Les réfugiés syriens doivent avoir l’opportunité de rentrer un jour au pays
September 19, 2015 by Charles Goerens
Tribune de Guy Verhofstadt que j'ai co-signée et qui était publiée par le "Luxemburger Wort", samedi, le 19 septembre 2015
Si nous voulons nous attaquer aux racines de la crise humanitaire qui affecte l’Europe, il est temps pour les dirigeants occidentaux et la Communauté internationale de prendre leurs responsabilités en Syrie et au Proche et Moyen-Orient. Cela fait quatre ans que la Syrie s’enfonce dans la guerre civile sans aucune perspective politique. Nous ne pouvons plus nous contenter d’être spectateurs. Nous devons être acteurs de la résolution de ce conflit. Le nombre de victimes s’élève à plus de 220.000. Six millions de Syriens, soit près d’un quart de la population, sont réfugiés et ce nombre risque malheureusement de croitre car cette guerre sanglante est loin d’être achevée. Malgré les bombardements de la Coalition patronnée par les Etats-Unis, Daech et d’autres groupes islamistes continuent en effet à perpétrer en toute impunité des massacres aux portes de l’Europe. La photographie du petit Aylan Kurdi, mort sur une plage de Bodrum, symbolise l’échec mondial à mettre un terme à ces atrocités. Pour le bien de l’humanité, nous sommes convaincus qu’il est de notre devoir d’agir immédiatement pour aider à mettre fin à ce conflit et à ramener la stabilité dans l’ensemble de cette région.
Parvenir à une solution durable passe par un rôle central de l’Union européenne, des États-Unis, de la Russie et de la Chine. La présence russe en Syrie s’intensifie. Plusieurs avions de chasse ont étés identifiés et des casernements seraient en construction, semblant ouvrir la voie à une présence militaire d’envergure.

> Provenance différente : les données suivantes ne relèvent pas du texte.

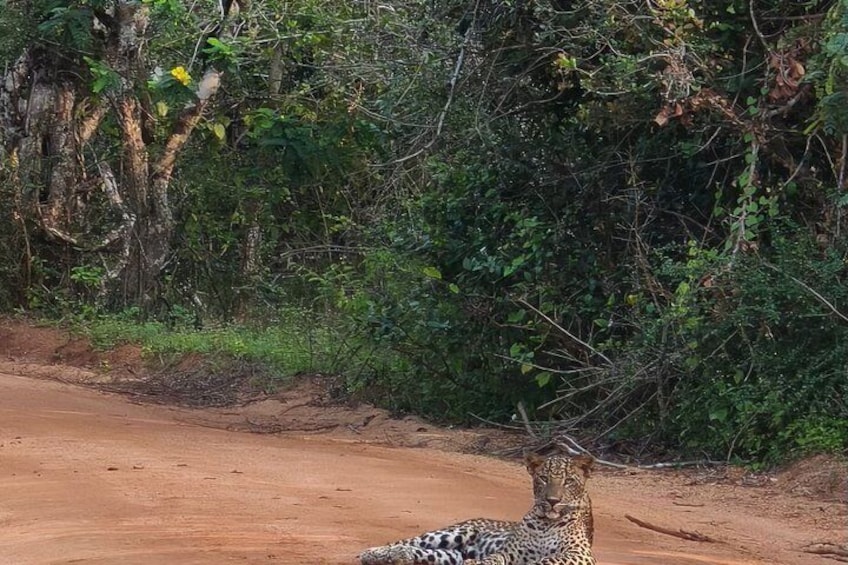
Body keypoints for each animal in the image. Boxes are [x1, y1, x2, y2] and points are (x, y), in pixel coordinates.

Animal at [359, 452, 596, 565]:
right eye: (544, 478)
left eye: (568, 481)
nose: (552, 500)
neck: (547, 522)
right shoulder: (509, 552)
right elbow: (494, 558)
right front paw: (480, 562)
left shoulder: (581, 554)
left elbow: (549, 559)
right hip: (454, 532)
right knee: (403, 542)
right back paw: (374, 554)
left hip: (450, 555)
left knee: (422, 552)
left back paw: (400, 557)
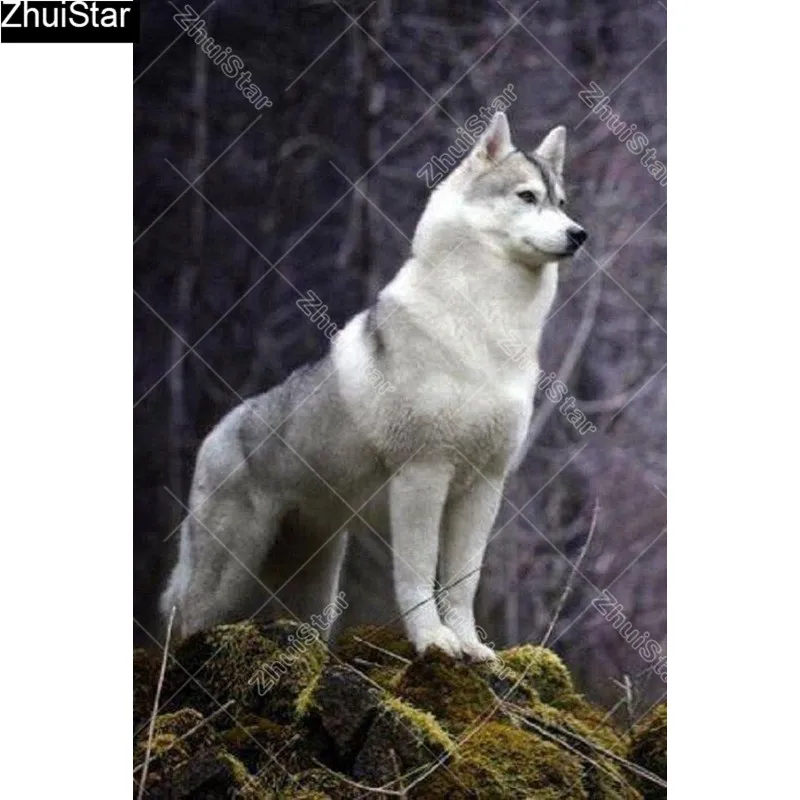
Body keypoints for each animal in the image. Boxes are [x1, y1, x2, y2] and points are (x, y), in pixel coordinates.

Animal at [160, 112, 587, 660]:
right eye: (527, 196)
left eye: (561, 202)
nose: (579, 234)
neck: (486, 328)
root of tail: (216, 431)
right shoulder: (423, 475)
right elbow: (417, 577)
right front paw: (434, 642)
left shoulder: (485, 485)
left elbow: (463, 583)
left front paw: (472, 648)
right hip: (228, 574)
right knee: (185, 622)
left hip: (315, 580)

Vladimir Poutine a compris ce que nous, Européens, avons toujours du mal à admettre: la communauté internationale ne peut plus rester indifférente à ce conflit régional aussi intolérable qu’insoutenable. En s’impliquant plus fortement maintenant, le président russe s’assure déjà un rôle central dans la conclusion de tout accord politique futur. Il est désormais impossible d’imaginer une résolution du conflit syrien sans une implication directe de la Russie. La Chine reste en revanche à convaincre que le statut quo n’est plus dans son intérêt. L’Union européenne pour sa part ne doit plus attendre et poursuivre dans la voie de la conclusion de l’accord nucléaire avec l’Iran pour mener une campagne de stabilisation de la région toute entière.
Avant la pause estivale, la communauté internationale, encadrée par le Conseil de sécurité de l’ONU et grâce à la diplomatie européenne, a en effet conclu un accord sans précédent avec l’Iran sur la non-prolifération nucléaire. Federica Mogherini, la Haute Représentante, devrait utiliser l’expérience et la dynamique créée par cet accord pour développer, dans un cadre international, une vision globale de stabilisation de la Syrie et de la région toute entière. Concrètement, cela passe par une initiative à l’ONU visant à dégager une solution politique à même de mettre fin à la guerre civile tout en éradiquant Daech. A l’heure actuelle, la coalition menée par les États-Unis s’est révélée autant incapable d’instaurer la paix que de contenir l’expansion de l’Etat islamique en Syrie et Irak.
Cet échec ne s’explique pas seulement par un manque d’engagement militaire, mais aussi et surtout par un manque de vision globale commune et de solutions partagées pour la région. Développer cette vision commune ne sera pas aisé et ne se fera pas sans controverses. Il faudra parler à Poutine. Il faudra s’engager avec l’Iran et en faire un acteur central d’une solution régionale durable, ce qui implique certaines clarifications à Téhéran. Nous devons également accroître notre soutien à l’opposition syrienne démocratique et modérée, ainsi qu’à l’Armée syrienne libre. Nous savons qu’au sein même de la coalition anti-Daech, chaque partie prenante à des priorités différentes, la guerre civile syrienne étant ainsi devenue le théâtre de conflits d’intérêts par affrontements interposés. Nous nous devons d’essayer. Pour l’Occident, il n’existe aucune bonne option : certaines sont juste moins mauvaises que d’autres et leur nombre ne cesse de s’amenuiser au fur et à mesure que s’intensifient les combats.
Le monde doit donner l’espoir aux réfugiés syriens qu’ils retourneront un jour chez eux. Il est donc temps que l’UE reprenne l’initiative et délivre une vision commune de l’avenir de la région car les conséquences d’un échec durable à régler le conflit syrien seront désastreuses pour tous, et surtout pour l’Europe. Et ceux qui continuent de prétendre que la guerre civile, les bombardements d’Assad et les exactions sanguinaires de Daech ne nous concernent pas, en assumeront la responsabilité.